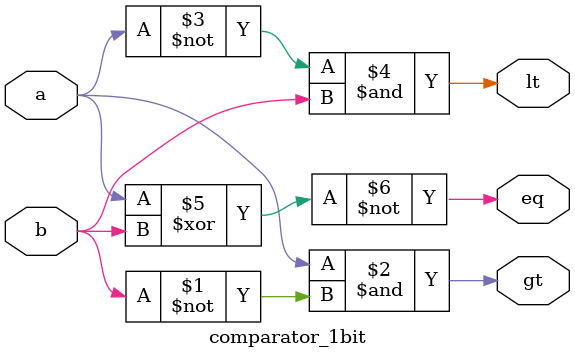
<source format=v>
module comparator_1bit(a, b, gt, eq, lt);
	input a,b;
	output gt, eq, lt;

	//Structural Style
	
	and(gt , a , ~b);
	and(lt , ~a , b);
	xnor(eq , a , b);

endmodule

</source>
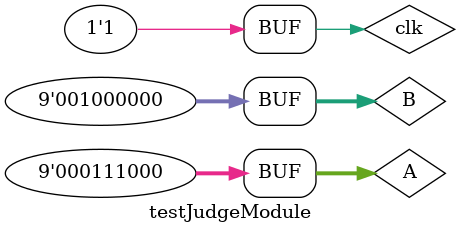
<source format=v>
`timescale 1ns / 1ps


module testJudgeModule;

	// Inputs
	reg clk;
	reg [8:0] A;
	reg [8:0] B;

	// Outputs
	wire [2:0] typeOut;

	// Instantiate the Unit Under Test (UUT)
	judgeChessForm uut (
		.clk(clk), 
		.A(A), 
		.B(B), 
		.typeOut(typeOut)
	);

	initial begin
		// Initialize Inputs
		clk = 0;
		A = 9'b00011110;
		B = 9'b00000001;
		// Wait 100 ns for global reset to finish
		#10;
      A = 9'b000111000;
		B = 9'b001000100;
		#10;
		A = 9'b000111000;
		B = 9'b001000000;
		// Add stimulus here

	end
	
	always begin
		clk=0;#1;
		clk=1;#1;
	end
      
endmodule


</source>
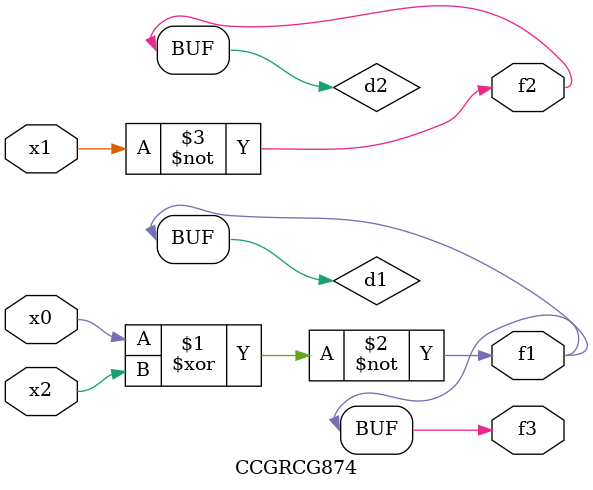
<source format=v>
module CCGRCG874(
	input x0, x1, x2,
	output f1, f2, f3
);

	wire d1, d2, d3;

	xnor (d1, x0, x2);
	nand (d2, x1);
	nor (d3, x1, x2);
	assign f1 = d1;
	assign f2 = d2;
	assign f3 = d1;
endmodule

</source>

==*==

▶ **Request**:
Identify the lines of the entries containing the string "assign". Copy each such line.

▶ **Task output**:
	assign f1 = d1;
	assign f2 = d2;
	assign f3 = d1;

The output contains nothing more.